In the software package, we use the contrapositive form:
If these proposed hyperplanes do not satisfy (D1), (D2), and (D3), then the hyperplanes do not form a valid matroid, and \(E\) cannot be slightly perturbed to satisfy the desired rank=2 property.
Even if the matroid is valid, the perturbation \(E'\) may not exist, because the matroid might not be representable over the real numbers \(\mathbb{R}\). A classical example is the Fano plane matroid on 7 points with 7 hyperplanes. It has just too many hyperplanes, see [3].
Nevertheless, we conjecture that such non-representable matroids cannot occur in practice.
Conjecture If the hyperplanes for the floating point set \(E\) are computed following the procedure in the Introduction, and the tolerance e2
(depending on \(E\)) is sufficiently small, then a perturbation \(E' \subset \mathbb{R}^3\) representing the matroid exists.
This statement is theoretical in nature, since real numbers in \(\mathbb{R}\) cannot be represented exactly.
The conjecture is true in some simple cases. Before exploring this, call the hyperplanes of size 2 the trivial hyperplanes. Note that for the Fano plane matroid, all 7 hyperplanes are size 3 and non-trivial.

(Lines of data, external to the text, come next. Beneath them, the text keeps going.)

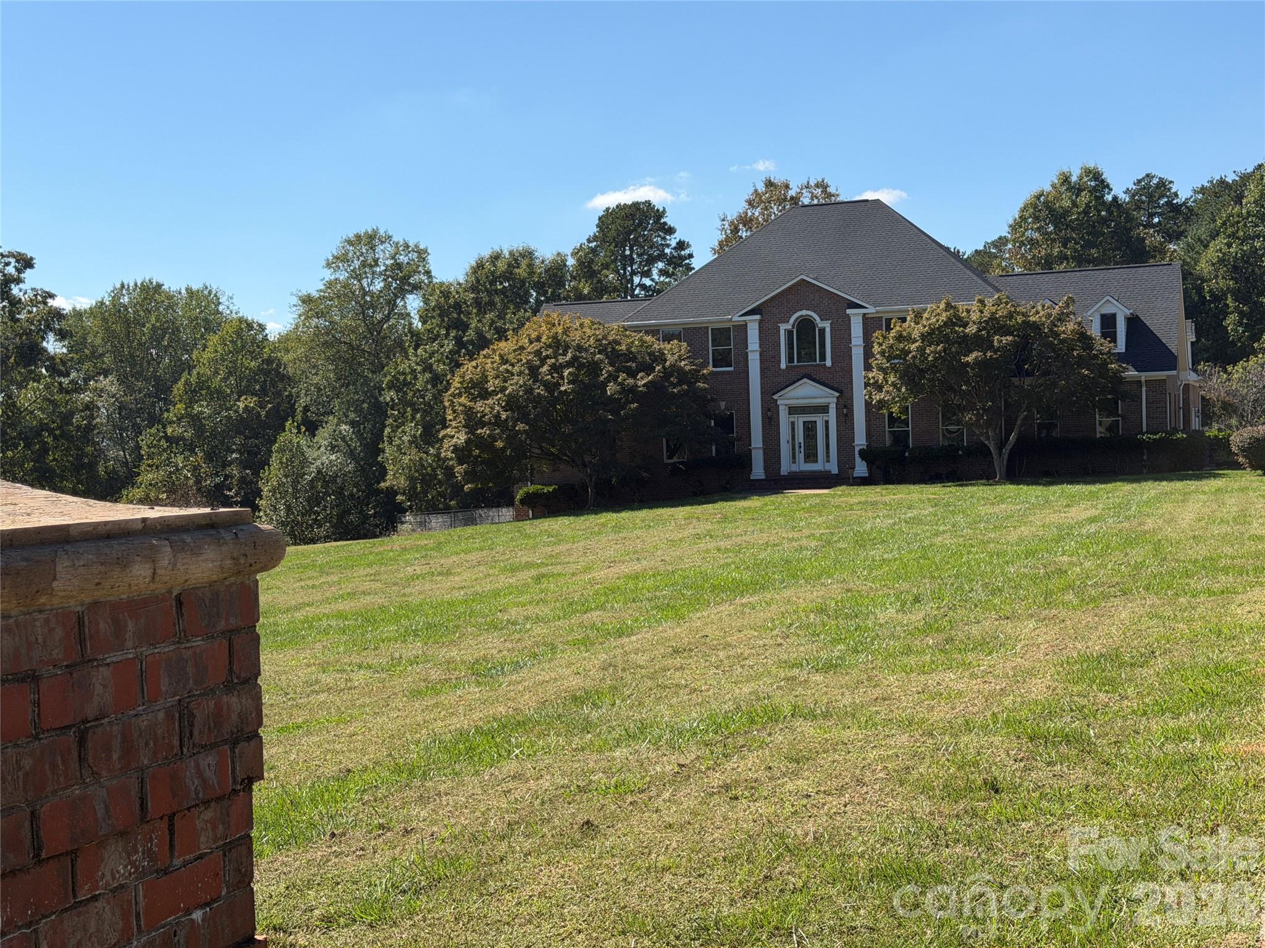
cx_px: 632
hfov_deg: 39.7
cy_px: 474
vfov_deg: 30.3
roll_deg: +2.0
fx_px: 1754
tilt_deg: -1.9
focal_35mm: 48
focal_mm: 6.76
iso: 64
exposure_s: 1/4098
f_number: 1.78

Suppose that all the hyperplanes are trivial, so the matroid is uniform and all the facets of the zonohedron are parallelograms. Then no perturbation is needed at all; the given vectors (with dyadic rational numbers) already represent. This is the case for 7 of the 13 classical zonohedra in classics.genlist
. And it is also the case for the generators in colorimetry.genlist[[3]]
.
Now suppose that the matroid has only 1 non-trivial hyperplane. Then there are 3 or more generators that (approximately) span a plane, and all the other generators are far from the plane. Perturb this plane to the “best fit” linear plane \(P\) to these generators where \(P \subset \mathbb{R}^3\), and then project them onto \(P\). If this perturbation accidentally creates non-trivial hyperplanes with the other generators, then just perturb the other generators to get the original matroid. An example is the matroid generated by colorimetry.genlist[[2]]
, which has 1 non-trivial hyperplane with 50 generators.
Now suppose that all the non-trivial hyperplanes are disjoint. Then we can repeat the procedure in the previous paragraph for each hyperplane. Since the hyperplanes are disjoint, there is no “interaction” between them. An example is the matroid generated by colorimetry.genlist[[1]]
, which has 2 disjoint non-trivial hyperplanes with sizes 3 and 26.
Now suppose that the non-trivial hyperplanes intersect in a single generator. We can perform a “constrained best fit” perturbation for each plane \(P\), where the constraint is that that single generator is in the plane. An example is the matroid generated by classics.genlist[[5]]
, which has 2 non-trivial hyperplanes: \(\{1, 3, 4\}\) and \(\{2, 3, 5\}\). The generated zonohedron is the rhombo-hexagonal dodecahedron.
More simple cases can be listed by mixing the above, but we cannot find a general proof of the conjecture.